The impact of psoriatic arthritis depends on the joints involved and the severity of symptoms. Fatigue and anemia are common. Some psoriatic arthritis patients have changes in mood.
Spondyloarthritis Back to Top
What is spondyloarthritis?
The term spondyloarthritis (also known as spondyloarthropathy) covers a group of closely related inflammatory diseases including arthritis of the spine (sacroiliitis or spondylitis) and peripheral joints; as well as inflammation in the area where ligaments and tendons attach to bones (enthesitis or enthesopathy). These diseases can cause pain in the spine, legs and arms as joints, ligaments, and tendons become inflamed and/or predispose patients to spinal vertebral fractures. Skin rashes, eye, and intestinal problems can also occur.

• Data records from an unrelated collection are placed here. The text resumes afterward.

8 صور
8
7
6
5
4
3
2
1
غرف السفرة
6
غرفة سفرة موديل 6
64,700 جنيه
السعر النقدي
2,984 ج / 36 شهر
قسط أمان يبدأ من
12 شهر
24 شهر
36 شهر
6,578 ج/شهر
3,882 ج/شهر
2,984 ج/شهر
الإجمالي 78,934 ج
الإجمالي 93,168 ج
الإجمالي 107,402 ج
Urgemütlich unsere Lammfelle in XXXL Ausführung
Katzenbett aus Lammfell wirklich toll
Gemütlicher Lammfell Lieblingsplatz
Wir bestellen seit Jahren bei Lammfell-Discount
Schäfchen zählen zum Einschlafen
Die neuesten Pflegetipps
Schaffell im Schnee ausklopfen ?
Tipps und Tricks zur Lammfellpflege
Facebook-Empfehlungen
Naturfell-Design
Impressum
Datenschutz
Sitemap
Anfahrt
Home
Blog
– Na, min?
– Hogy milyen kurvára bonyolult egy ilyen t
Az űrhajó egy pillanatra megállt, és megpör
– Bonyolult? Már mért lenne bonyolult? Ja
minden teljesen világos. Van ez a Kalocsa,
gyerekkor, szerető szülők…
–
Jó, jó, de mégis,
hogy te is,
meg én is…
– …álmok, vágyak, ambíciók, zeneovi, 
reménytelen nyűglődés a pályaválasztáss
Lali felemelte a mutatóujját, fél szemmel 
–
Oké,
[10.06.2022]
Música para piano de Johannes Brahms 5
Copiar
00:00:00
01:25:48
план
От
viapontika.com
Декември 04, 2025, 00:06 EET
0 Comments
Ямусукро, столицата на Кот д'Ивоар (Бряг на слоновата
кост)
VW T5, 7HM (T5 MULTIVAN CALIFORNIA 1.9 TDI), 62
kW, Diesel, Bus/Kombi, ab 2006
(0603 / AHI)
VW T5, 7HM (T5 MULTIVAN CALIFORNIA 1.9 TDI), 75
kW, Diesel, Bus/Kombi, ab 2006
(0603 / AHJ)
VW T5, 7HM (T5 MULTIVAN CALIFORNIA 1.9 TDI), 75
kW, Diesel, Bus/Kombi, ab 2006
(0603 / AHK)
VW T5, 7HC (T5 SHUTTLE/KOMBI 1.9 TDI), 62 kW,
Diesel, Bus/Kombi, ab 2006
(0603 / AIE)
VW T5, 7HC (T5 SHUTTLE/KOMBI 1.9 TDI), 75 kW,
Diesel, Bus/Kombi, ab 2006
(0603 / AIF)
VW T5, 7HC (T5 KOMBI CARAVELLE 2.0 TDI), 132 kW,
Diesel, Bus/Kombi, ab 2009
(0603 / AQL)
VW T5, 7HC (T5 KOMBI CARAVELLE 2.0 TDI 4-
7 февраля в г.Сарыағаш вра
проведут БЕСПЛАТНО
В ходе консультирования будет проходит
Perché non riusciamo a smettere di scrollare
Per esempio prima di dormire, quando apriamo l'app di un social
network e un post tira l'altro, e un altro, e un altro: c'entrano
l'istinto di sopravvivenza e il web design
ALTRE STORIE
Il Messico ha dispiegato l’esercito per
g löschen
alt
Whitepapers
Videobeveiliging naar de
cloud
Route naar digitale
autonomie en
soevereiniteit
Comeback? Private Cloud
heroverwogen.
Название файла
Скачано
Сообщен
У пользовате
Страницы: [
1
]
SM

Diseases that fall under spondyloarthritis umbrella can include: 1) ankylosing spondylitis ; 2) reactive arthritis (known previously as Reiter’s syndrome ) 3) psoriatic arthritis and psoriatic spondylitis, and 4) the arthritis or spondylitis associated with the inflammatory bowel diseases, ulcerative colitis and Crohn’s disease. Still other patients may develop undifferentiated spondyloarthritis. This means they have symptoms or signs of one of the illnesses above, but don’t develop the full blown disease.
What causes spondyloarthritis?
The exact cause of spondyloarthritis is unknown. However, researchers point to hereditary factors as playing an important role since these illnesses tend to occur more often in family members of patients who have spondyloarthritis. These patients usually share common genetic markers called HLA-B27, which occurs in about seven percent of the population.
Other infections, such as chlamydia (which can cause urethritis or burning on urination) and bacteria that cause intestinal dysentery (such as types of salmonella, shigella, etc.), can trigger a certain type of reactive arthritis that is a form of spondyloarthritis. Beyond these, no specific infection has been linked to other types of the disease.
Who gets spondyloarthritis?
Spondyloarthritis tends to impact those in their teens and 20s, and young men two to three times more frequently than young women. (Psoriatic arthritis does affect young men and women equally). Family members of patients with spondyloarthritis run the highest risk of contracting these diseases, particularly those with HLA genes.
The highest frequency appears in the far north in cultures such as Alaskan and Siberian Eskimos and Scandinavians Lapps (Samis), as well as in certain Native America tribes in the western U.S. and Canada. African-Americans are least frequently affected. About one in 200 Caucasians have spondyloarthritis.
How is spondyloarthritis diagnosed?
Diagnosis is made following a careful history and physical examination of inflammatory back pain or arthritis of the leg as it differs from other types of arthritis such as rheumatoid arthritis.
Additional tests such as X-rays of the sacroiliac joints and spine can confirm the presence of spondylitis. (Researchers are currently developing MRI scans that will also diagnose the disease). If symptoms and signs indicate, the physician will also check for the presence of the HLA-B27 gene.